No hypervisor required: Platform9’s KubeVirt runs containers and VMs together

Managed service provider Platform9 has announced that its open-source KubeVirt software can run containers and virtual machines together, using Kubernetes as the orchestration tool.

Update: Hypervisor requirement clarified, 16 July 2021.

Unlike VMware’s Tanzu initiative, which runs containers and VMs together inside a vSphere hypervisor envelope, KubeVirt runs its containers and VMs on a bare metal server with no hypervisor siphoning off CPU cycles.

Madhura Maskasky, VP of Product at Platform9, issued a statement which said: “Traditional virtualization solutions are expensive, and managing a virtualization stack in addition to Kubernetes is complex and error-prone. 

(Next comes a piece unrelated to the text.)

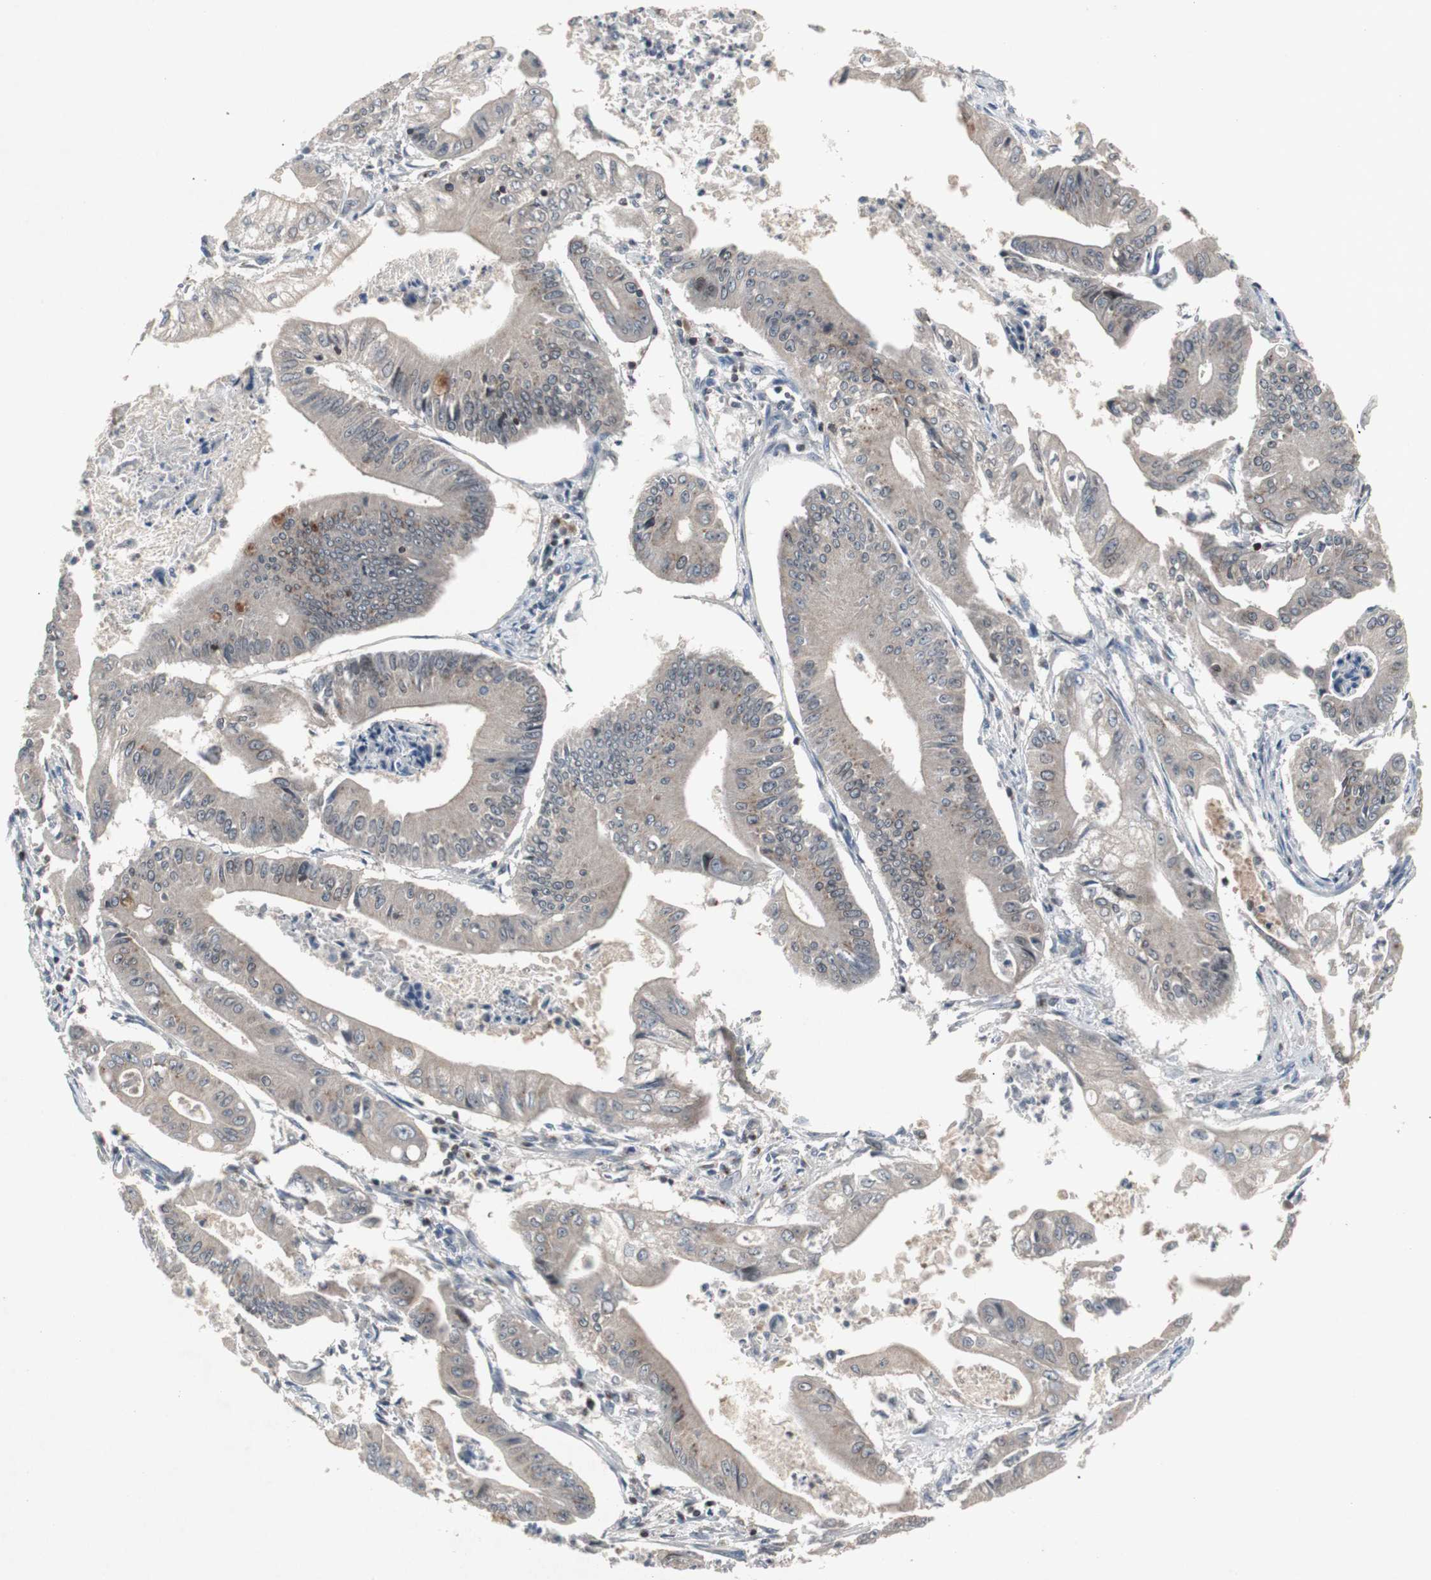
{"staining": {"intensity": "weak", "quantity": "<25%", "location": "cytoplasmic/membranous"}, "tissue": "pancreatic cancer", "cell_type": "Tumor cells", "image_type": "cancer", "snomed": [{"axis": "morphology", "description": "Normal tissue, NOS"}, {"axis": "topography", "description": "Lymph node"}], "caption": "Histopathology image shows no protein positivity in tumor cells of pancreatic cancer tissue.", "gene": "ZNF396", "patient": {"sex": "male", "age": 62}}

KubeVirt obviates the need for developers to port all their applications to containers or manage two entirely separate stacks. Because it is open-source there is no vendor lock-in.”

KubeVirt is a virtual machine management add-on to Kubernetes and uses KVM within a Kubernetes container. The project was initiated by Red Hat for OpenShift, and then became a CNCF sandbox project. Platform9 offers a cloud-managed Kubernetes service and has now added a Managed KubeVirt service.

KubeVirt VMs are created in Platform9 Managed Kubernetes (PMK) clusters and can be managed using the same centralised SaaS management plane. They use the same underlying resources as containers — meaning networking, storage and a registry. A Containerised Data Importer (CDI) utility can be used to import, upload and clone Virtual Machine images.

Feature speeds and feeds

PMK has:

  • Cloud-managed upgrades;
  • Automated monitoring for VMs using built-in per cluster Prometheus instance;
  • SR-IOV and OVS-DPDK support for performance-sensitive applications;
  • SaaS console for VM operations;
  • VM management capabilities like Image management, Preset management, and Snapshot management;
  • Role-based access control, multi-tenancy, and resource utilisation quotas;
  • Bare metal performance because it doesn’t run on top of a hypervisor;
  • Guaranteed 99.9 per cent uptime SLA through shared visibility, governance, and control across thousands of locations.

Platform9 says its KubeVirt is good for telcos and 5G customers because it has another set of features:

  • IPv6 support for all native services and users’ Kubernetes clusters;
  • API-driven automated IP address management (IPAM);
  • Multiple high-performance networking options — SR-IOV, DPDK, PCI-passthrough, MACvLan,  and IPvLAN;
  • Fully-managed Kubernetes operator to automate the configuration of a host, its physical network, and all necessary Kubernetes components, without the need to access the host;
  • Advanced pod scheduling and deterministic performance with CPU-pinning, NUMA-aware scheduling, HugePages, Topology Manager, and CPU manager.

It says it has a team of Certified Kubernetes Administrators with a consistent CSAT rating of 99.9 per cent available 24×7.

Here we have a Kubernetes supplier providing competition to Robin.io in the 5G market. 

KubeVirt video.

You can find out more by studying a Platform9 KubeVirt white paper, watching a video, and reading a blog.

Update

Mallik Mahalingam, Cisco-acquired Springpath founder and now VP/Fellow at Intuit, tweeted: “KubeVirt needs hypervisor and it uses KVM to run VMs. We identified its potential  for HX (Cisco HyperFlex) in 2019 as a way to use K8S for supporting both VMs and containers.”